Entre boxeadores y Cartier-Bresson
La fotografía, como otras manifestaciones, salió inmune de los aires vanguardistas y renovadores que envolvieron al mundo cultural, social y político de los ’60. Las revistas del género llegaban al país con nuevos estilos que, de a poco, comenzaban a tender una zanja con las generaciones anteriores. Las fotos de Robert Capa o Henri Cartier-Bresson eran las más codiciadas y sus autores, modelos a imitar. “Nosotros teníamos el referente de la revista Life, las fotos testimoniales de la guerra de Vietnam”, explica Carlos Pesce, quien pasó de lector obsesivo de la publicación Fotografía Universal a formar parte de su plantel.

Aldo Amura apunta otros datos sobre la generación de profesionales de la que formaba parte: “La generación anterior a la nuestra pertenecía al submundo, eran ex futbolistas, ex boxeadores.

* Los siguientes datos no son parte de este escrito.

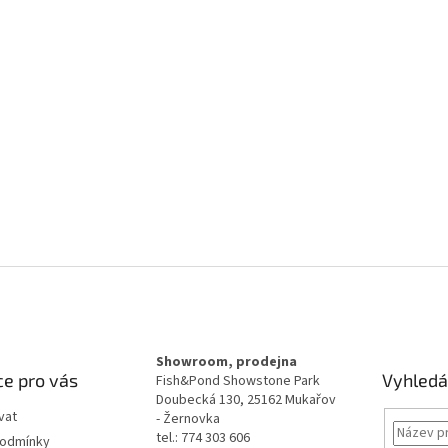
Showroom, prodejna
e pro vás
Vyhledá
Fish&Pond Showstone Park
Doubecká 130, 25162 Mukařov
vat
- Žernovka
tel.: 774 303 606
podmínky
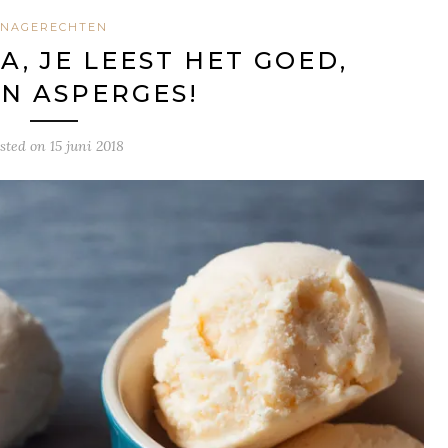
NAGERECHTEN
JA, JE LEEST HET GOED,
AN ASPERGES!
sted on
15 juni 2018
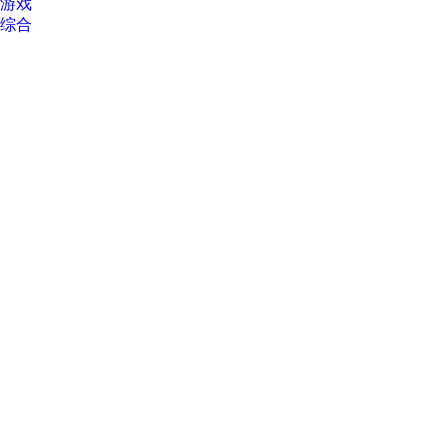
游戏
综合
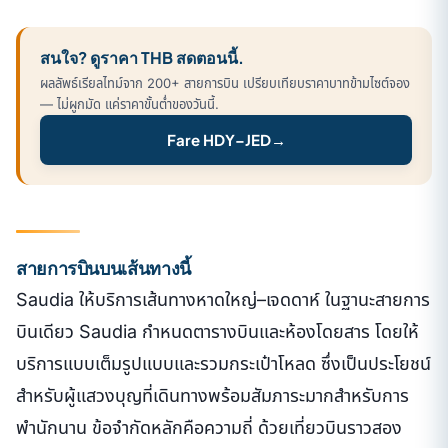
สนใจ? ดูราคา THB สดตอนนี้.
ผลลัพธ์เรียลไทม์จาก 200+ สายการบิน เปรียบเทียบราคาบาทข้ามไซต์จอง
— ไม่ผูกมัด แค่ราคาขั้นต่ำของวันนี้.
Fare HDY–JED
→
สายการบินบนเส้นทางนี้
Saudia ให้บริการเส้นทางหาดใหญ่–เจดดาห์ ในฐานะสายการ
บินเดียว Saudia กำหนดตารางบินและห้องโดยสาร โดยให้
บริการแบบเต็มรูปแบบและรวมกระเป๋าโหลด ซึ่งเป็นประโยชน์
สำหรับผู้แสวงบุญที่เดินทางพร้อมสัมภาระมากสำหรับการ
พำนักนาน ข้อจำกัดหลักคือความถี่ ด้วยเที่ยวบินราวสอง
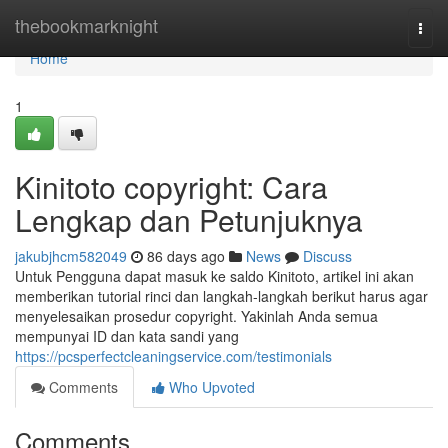
Home
thebookmarknight
Togg
navi
Home
1
Kinitoto copyright: Cara
Lengkap dan Petunjuknya
jakubjhcm582049
86 days ago
News
Discuss
Untuk Pengguna dapat masuk ke saldo Kinitoto, artikel ini akan
memberikan tutorial rinci dan langkah-langkah berikut harus agar
menyelesaikan prosedur copyright. Yakinlah Anda semua
mempunyai ID dan kata sandi yang
https://pcsperfectcleaningservice.com/testimonials
Comments
Who Upvoted
Comments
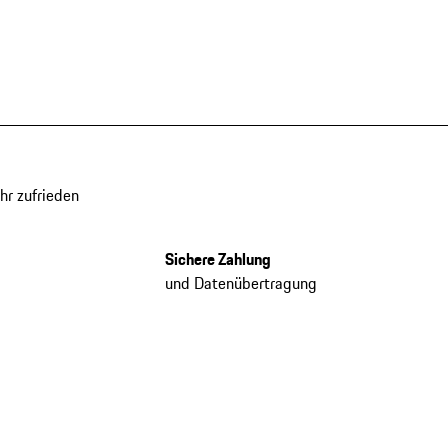
hr zufrieden
Sichere Zahlung
und Datenübertragung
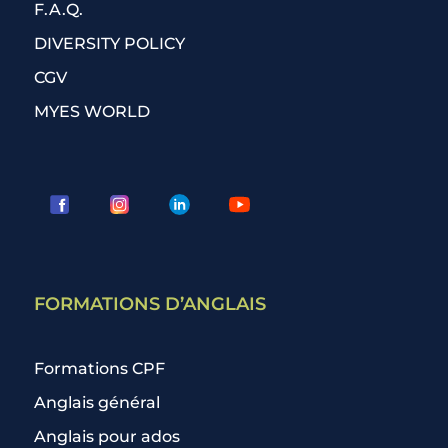
F.A.Q.
DIVERSITY POLICY
CGV
MYES WORLD
FORMATIONS D’ANGLAIS
Formations CPF
Anglais général
Anglais pour ados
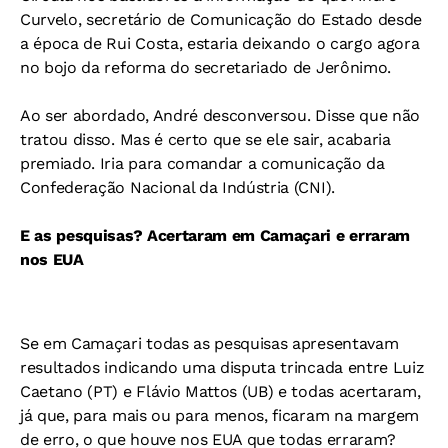
Curvelo, secretário de Comunicação do Estado desde
a época de Rui Costa, estaria deixando o cargo agora
no bojo da reforma do secretariado de Jerônimo.
Ao ser abordado, André desconversou. Disse que não
tratou disso. Mas é certo que se ele sair, acabaria
premiado. Iria para comandar a comunicação da
Confederação Nacional da Indústria (CNI).
E as pesquisas? Acertaram em Camaçari e erraram
nos EUA
Se em Camaçari todas as pesquisas apresentavam
resultados indicando uma disputa trincada entre Luiz
Caetano (PT) e Flávio Mattos (UB) e todas acertaram,
já que, para mais ou para menos, ficaram na margem
de erro, o que houve nos EUA que todas erraram?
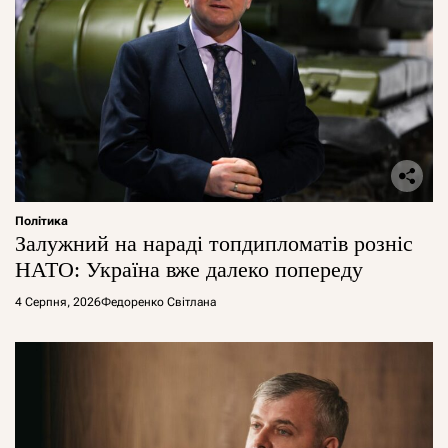
Політика
Залужний на нараді топдипломатів розніс
НАТО: Україна вже далеко попереду
4 Серпня, 2026
Федоренко Світлана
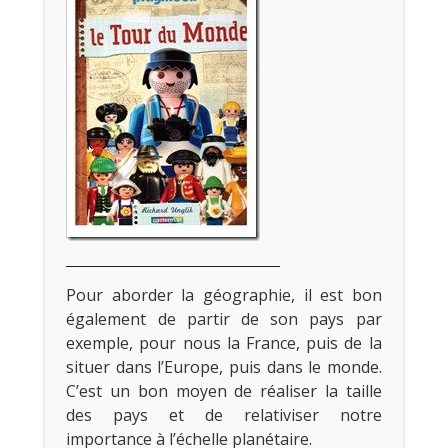
Pour aborder la géographie, il est bon
également de partir de son pays par
exemple, pour nous la France, puis de la
situer dans l’Europe, puis dans le monde.
C’est un bon moyen de réaliser la taille
des pays et de relativiser notre
importance à l’échelle planétaire.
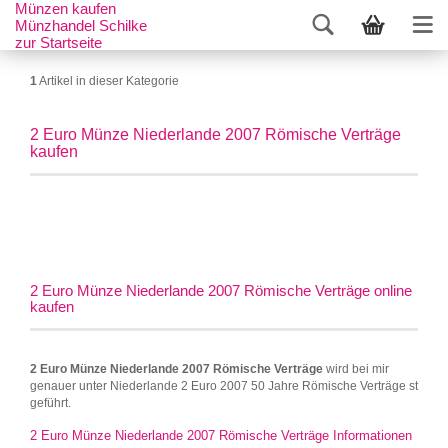
Münzen kaufen
Münzhandel Schilke
zur Startseite
1
Artikel in dieser Kategorie
2 Euro Münze Niederlande 2007 Römische Verträge
kaufen
2 Euro Münze Niederlande 2007 Römische Verträge online
kaufen
2 Euro Münze Niederlande 2007 Römische Verträge
wird bei mir
genauer unter Niederlande 2 Euro 2007 50 Jahre Römische Verträge st
geführt.
2 Euro Münze Niederlande 2007 Römische Verträge Informationen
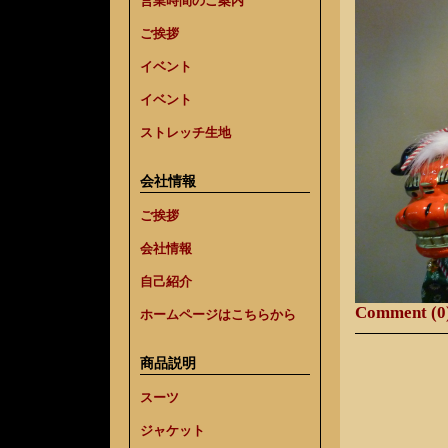
営業時間のご案内
ご挨拶
イベント
イベント
ストレッチ生地
会社情報
ご挨拶
会社情報
自己紹介
Comment (0
ホームページはこちらから
商品説明
スーツ
ジャケット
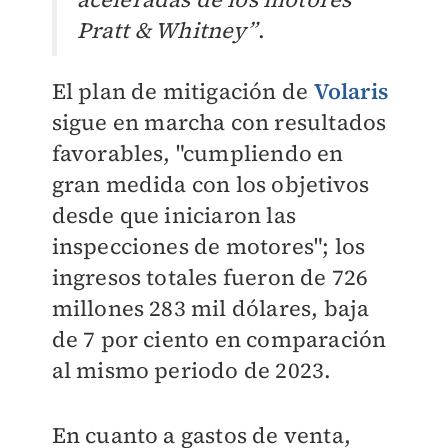
Pratt & Whitney”
.
El plan de mitigación de
Volaris
sigue en marcha con resultados
favorables, "cumpliendo en
gran medida con los objetivos
desde que iniciaron las
inspecciones de motores"; lo
s
ingresos totales fueron de 726
millones 283 mil dólares, baja
de 7 por ciento en comparación
al mismo periodo de 2023.
En cuanto a gastos de venta,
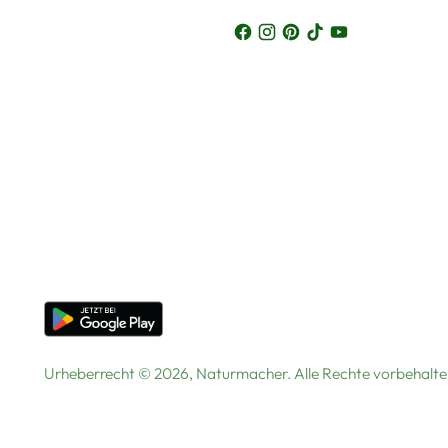
Urheberrecht © 2026,
Naturmacher
. Alle Rechte vorbehal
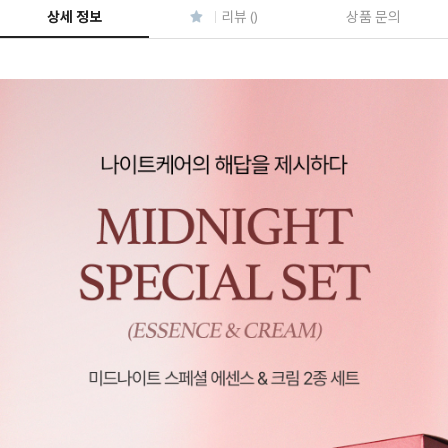
상세 정보
리뷰 ()
상품 문의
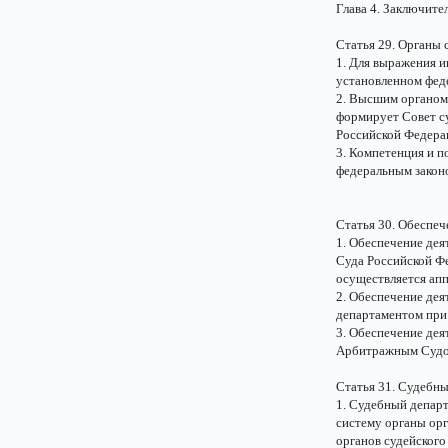
Глава 4. Заключит
Статья 29. Органы 
1. Для выражения и
установленном фед
2. Высшим органом 
формирует Совет с
Российской Федера
3. Компетенция и п
федеральным закон
Статья 30. Обеспеч
1. Обеспечение де
Суда Российской Ф
осуществляется апп
2. Обеспечение де
департаментом при
3. Обеспечение де
Арбитражным Судо
Статья 31. Судебн
1. Судебный депар
систему органы ор
органов судейског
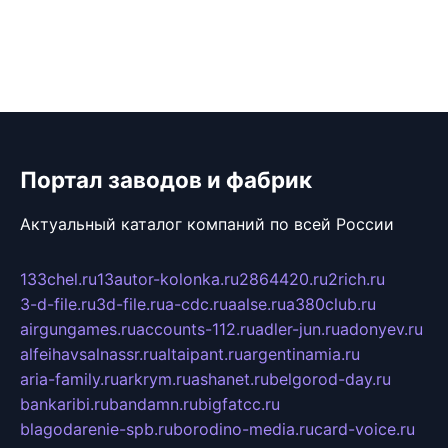
Портал заводов и фабрик
Актуальный каталог компаний по всей России
133chel.ru
13autor-kolonka.ru
2864420.ru
2rich.ru
3-d-file.ru
3d-file.ru
a-cdc.ru
aalse.ru
a380club.ru
airgungames.ru
accounts-112.ru
adler-jun.ru
adonyev.ru
alfeihavsalnassr.ru
altaipant.ru
argentinamia.ru
aria-family.ru
arkrym.ru
ashanet.ru
belgorod-day.ru
bankaribi.ru
bandamn.ru
bigfatcc.ru
blagodarenie-spb.ru
borodino-media.ru
card-voice.ru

La fotografía era algo marginal, no calificado hasta principios de los años ’70. Nosotros llegábamos con otra cosmovisión, otra idea de la fotografía”. Él y otros fotógrafos de su camada debieron convivir con esos viejos reporteros gráficos. Entre ellos estaba Aron Calniker, un ex boxeador mendocino, que cubría la noche porteña para la editorial Perfil.

La nueva camada llegaba además con una importante formación política. Fueron militantes, algunos más activos que otros, y protagonizaron hechos indelebles de la historia argentina. Carlos Pesce, por ejemplo, estuvo en la asunción de Héctor Cámpora, en Ezeiza cuando se perpetró la masacre del 20 de junio, y también retrató las únicas imágenes del funeral de Rodolfo Ortega Peña, un intelectual de izquierda asesinado por la Triple A. Sin embargo, lo que más problemas le ocasionó fue una manifestación de un grupo de villeros peronistas, en marzo de 1974, trabajando para Siete Días: “Debajo de la redacción, por la calle Alem, pasó una manifestación de la villa 31 de Retiro. El director me dice: ´Pesce, andá y sacá unas fotos´. La marcha, que iba hasta la Casa Rosada, continuó hasta la calle Bartolomé Mitre, donde los esperaba la Infantería. Se reprimió y cayó muerto Carlos Chejulán, uno de los manifestantes. Al otro día, los diarios dijeron que había sido una pelea entre borrachos. El único que tenía las fotos de lo que había pasado era yo”. Siete Días publicó las fotos y llegaron amenazas a la redacción. El descamisado, ligada a la organización Montoneros, difundió esas mismas fotos por alguien que manoteó las copias de la redacción a la que pertenecían, algo usual en esos años. Después la revista fue clausurada y nunca reapareció.

Los más politizados
De los diez fotógrafos del plantel de El descamisado, cinco fueron asesinados. Muchos de los sobrevivientes ocultaron su paso por la revista y los más comprometidos debieron esconderse. Cuando Osvaldo Jauretche volvió a trabajar, en Goles, lo secuestraron mientras llevaba su hija al colegio, un día antes de que le otorgaran el Premio Nobel de la Paz a Adolfo Pérez Esquivel. Jacobo Timerman, director del diario La Opinión, pidió por él ante la CIDH y al tiempo lo liberaron, no sin antes saquearle la casa.

Durante la dictadura, los fotógrafos más comprometidos eligieron las agencias de noticias antes que los medios gráficos. “Eran fotoperiodistas, estaban en contacto diario con la realidad”, explica Aldo Amura. Por eso en las muestras de fotos organizadas bajo la dictadura la mayoría de los participantes pertenecían a las agencias. Y pese a los riesgos, esas muestras fueron más politizadas de las que le siguieron: un auténtico documento histórico de los años duros del país.